Vamos ficar de olho. Afinal, ninguém também dizia que os canais voltariam pra fase da dublagem há uns 15 anos, quando a primeira migração aconteceu...

E as séries baseadas em HQs? Tão indo bem? “Sinto que este é praticamente um novo gênero. Os heróis são icônicos, passam por todas as gerações, falam com todas as classes sociais, regiões do país, sexos... Falam com as crianças e também com os pais. É o tipo de conteúdo que caiu muito bem para nós, uma boa mistura de drama com comédia e ação. Tanto é que embalamos Arrow, Flash e Gotham como um único bloco de super-heróis e funcionou perfeitamente”.

Embora, por uma questão de relacionamento entre as programadoras e o Ibope, não se possa liberar com frequência os dados isolados de audiência por programa, a gente já sabia que o Flash, por exemplo, vinha funcionando bem – o suficiente para que até a Globo tivesse interesse em exibi-lo. Um levantamento, publicado na época da estreia, colocava o Velocista Escarlate como a segunda série mais assistida da TV paga, atrás apenas de The Walking Dead.

E o executivo garante: “não vou deixar passar nada do tipo que o CW lance”. Portanto, leia-se “Legends of Tomorrow” também. E mesmo a Supergirl, da mesma CBS de The Big Bang Theory. “Vou pegar tudo de super-heróis. Nem os longas baseados nos quadrinhos da DC vão passar”, promete.

Ainda existe um outro ponto, este bem mais delicado, no que diz respeito à programação: as cotas de produção nacional.

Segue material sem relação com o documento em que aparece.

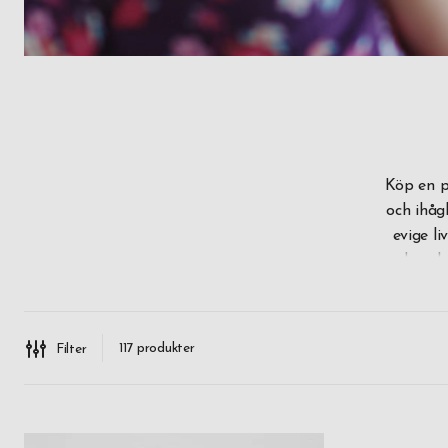
Köp en p
och ihåg
evige li
vandra, el
Det är up
117
produkter
Filter
dag presen
Se till a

Sabe aquela história da lei 12.485, que afirma que os canais passam a ter a obrigação de dedicar 3 horas e 30 minutos semanais de seu horário nobre à veiculação de conteúdos audiovisuais brasileiros, sendo que no mínimo metade deverá ser produzida por produtora brasileira independente? “Estamos avançando muito, enquanto grupo, na questão da produção nacional. Queremos agora dar um pulo maior”, afirma. “A Turner não foi uma produtora que investiu tanto quanto deveria em produção nacional. Mas isso é passado. Neste momento, estamos com oito produções brasileiras exclusivamente nossas, sendo que duas delas são para a Warner”.

Embora guarde detalhes a sete chaves, uma destas produções é uma série, com 13 episódios de 30 minutos. E a outra é um programa, de variedades, também com 13 episódios. Ambos vão estrear em breve, mas ainda sem data definida.

“Não vamos apenas cumprir cotas, nosso objetivo é maior do que isso”, promete. “Queremos produção nacional de qualidade, para respeitar o nosso público. Um público acostumado com qualidade. Não dá pra colocar qualquer coisa no meio de Gotham e um filme tipo Harry Potter e achar que está tudo bem. Precisa ser mais”.

Olha... a promessa é grande. Cobraremos.